Abilities/Additional Notes:
Abilities! Sherlock Holmes is a dangerous character to play, because he kind of constantly verges on the edge of infomodding. My plan to negotiate that is as much communications with other muns as possible, and the frankly convenient fact that he’s addicted to texting- so won’t make as many snap judgements about characters as he would if he were on video feeds all the time.
What’s also convenient, is that in this canon, he sometimes gets things wrong- and jokes that there’s always one detail he misses or mistakes (not guessing that John’s relative ‘Harry’ is short for ‘Harriet,’ that sort of thing.) That will make playing him a little easier.

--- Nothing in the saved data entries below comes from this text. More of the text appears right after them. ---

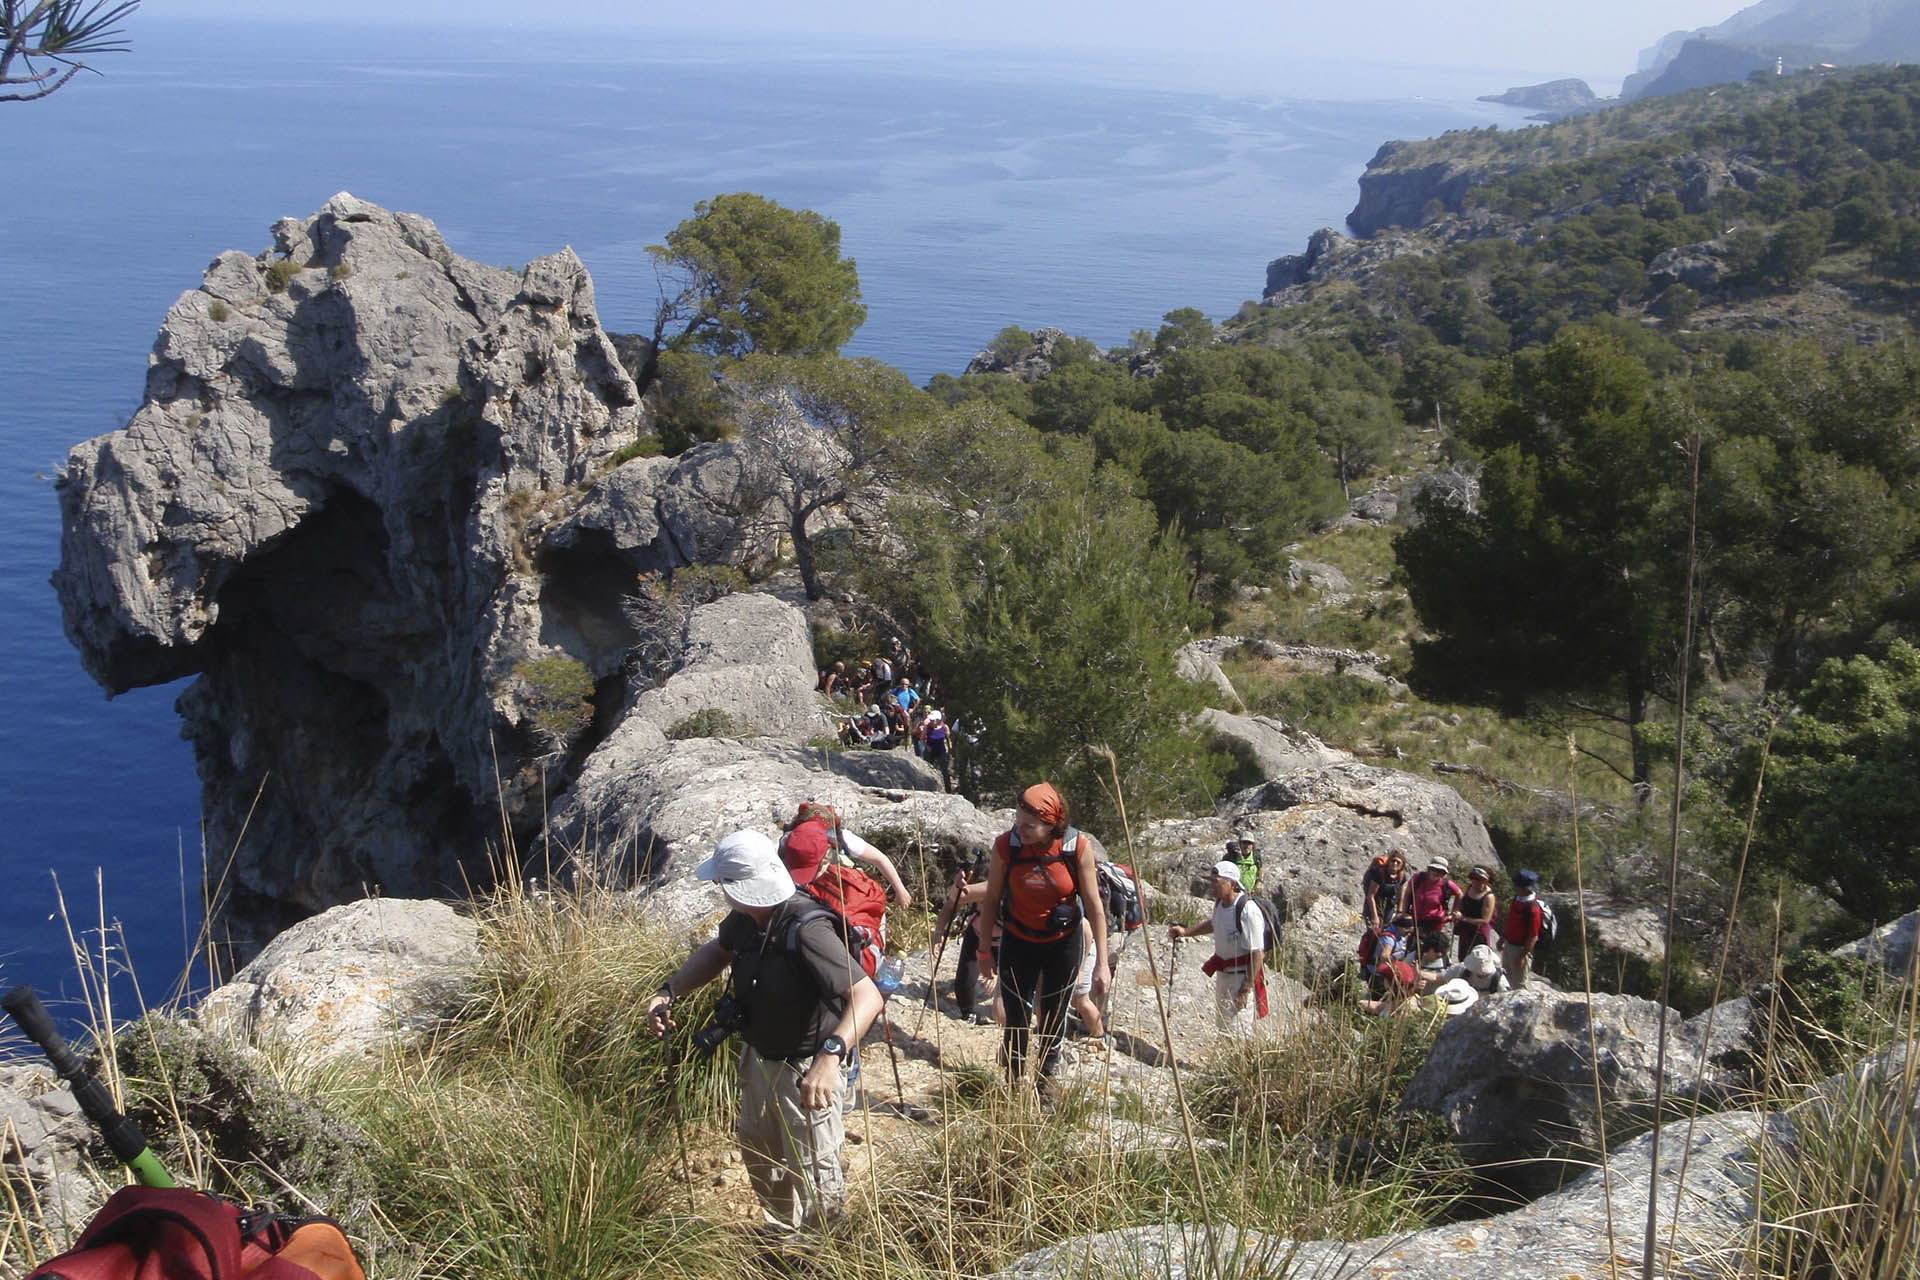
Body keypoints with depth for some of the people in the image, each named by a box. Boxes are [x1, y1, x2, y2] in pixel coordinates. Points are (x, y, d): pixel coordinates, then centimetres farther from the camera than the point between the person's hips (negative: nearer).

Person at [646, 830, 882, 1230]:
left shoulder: (806, 930, -35)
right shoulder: (747, 918, -9)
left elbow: (867, 996, -42)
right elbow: (717, 951, 14)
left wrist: (830, 1054, -57)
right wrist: (668, 991, -1)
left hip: (804, 1071, -9)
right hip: (759, 1058, 9)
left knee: (813, 1176, 6)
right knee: (759, 1155, 28)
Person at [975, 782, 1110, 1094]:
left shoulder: (1079, 849, -22)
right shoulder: (1006, 845, -21)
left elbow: (1094, 907, -13)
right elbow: (991, 900, -8)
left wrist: (1102, 963, -13)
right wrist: (985, 950, -2)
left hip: (1063, 943, 0)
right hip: (1018, 941, 0)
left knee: (1054, 1015, 14)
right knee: (1017, 1018, -1)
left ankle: (1047, 1078, 36)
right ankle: (1014, 1080, 21)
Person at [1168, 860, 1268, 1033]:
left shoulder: (1248, 910, -27)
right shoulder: (1219, 903, 0)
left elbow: (1257, 954, -25)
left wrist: (1246, 990, -24)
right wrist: (1186, 932, 12)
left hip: (1243, 976, -9)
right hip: (1223, 972, 9)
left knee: (1238, 1033, -8)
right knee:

Other abilities… the chemistry goes without saying. In terms of physical prowess, he’s very fit and not a bad fighter- in the beginning of the second episode we see him best a man with a sword, bare handed. He’s forever breaking into buildings via the fourth story balcony or chasing taxi cabs through public streets. In the original ACD, he’s a boxer, and while that isn’t explicitly stated in Sherlock, it’s part of my headcanon for him that he has boxed at least a little.
He’s a good shot with a gun, if he ever manages to get his hands on one- but not quick to fire, since he’s more interested in learning than he is ending a confrontation. He can never quite resist asking the next question.
Sherlock is very good with computers and other electronics; he manages to mass text entire rooms of people during press conferences.
Sample Journal Post:
[Text]
Consulting detective services available.
Specialties include solving the apparently unsolveable, chemistry, criminal subcultures & serial killers.
Fees negotiated on sliding scale, will work pro bono
[It takes a second, but he adds]
or for tea & soup.
-SH.
Sample RP:
The little living space Sherlock has claimed for himself is already filling up with clutter. A chemistry beaker here, a glass bowl there, paperweights, bird feathers, pillaged cushions and apple crates. One battered, brocade armchair has been dragged in front of a little fire, and Adstringendum’s newest consulting detective sits slumped in it, long legs sprawled out, feet propped up on the hearth, fingers steepled thoughtfully, forefingers pressed against his bottom lip.
There’s little to do, now, with this corner of space carved for himself, with a post up on the PCD advertising his services. Sherlock supposes he might consider beginning scavenging for food, or continuing to read through the past communication history on the devices… but the nicotine cravings are seriously setting in, impeding his ability to focus and his motivation to do anything other than sit and sulk.
Five more minutes, and he caves. Puts up another network post.
Craving cigarettes. Are you there, John?
Because if people can come here from other worlds, and more than one person from each of them, then perhaps, just perhaps John is out there somewhere. This house has two bedrooms, and one of them will remain empty until he gets a reply.